Task directions >> Please state how many lines in the records below contain the word "would"; the number alone is the answer.
*** Begin section ***
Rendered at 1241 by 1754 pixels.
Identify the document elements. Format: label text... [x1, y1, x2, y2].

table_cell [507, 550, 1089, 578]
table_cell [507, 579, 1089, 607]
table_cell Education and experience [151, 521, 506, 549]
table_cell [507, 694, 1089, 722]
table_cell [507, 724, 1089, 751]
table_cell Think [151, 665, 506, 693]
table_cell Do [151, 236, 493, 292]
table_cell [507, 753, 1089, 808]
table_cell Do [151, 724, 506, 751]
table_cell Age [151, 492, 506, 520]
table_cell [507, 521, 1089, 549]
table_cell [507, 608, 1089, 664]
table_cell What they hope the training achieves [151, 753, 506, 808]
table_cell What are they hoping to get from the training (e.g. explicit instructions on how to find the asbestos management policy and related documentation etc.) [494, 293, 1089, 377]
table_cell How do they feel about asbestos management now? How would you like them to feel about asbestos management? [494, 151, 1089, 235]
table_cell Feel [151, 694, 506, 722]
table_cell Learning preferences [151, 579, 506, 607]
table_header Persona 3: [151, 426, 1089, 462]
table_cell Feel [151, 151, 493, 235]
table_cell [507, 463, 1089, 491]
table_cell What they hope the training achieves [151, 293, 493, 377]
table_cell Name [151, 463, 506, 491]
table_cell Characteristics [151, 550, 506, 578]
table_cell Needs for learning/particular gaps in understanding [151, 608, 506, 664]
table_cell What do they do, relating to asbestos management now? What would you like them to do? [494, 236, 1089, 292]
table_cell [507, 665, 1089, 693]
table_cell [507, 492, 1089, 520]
*** End section ***
Task output >> 2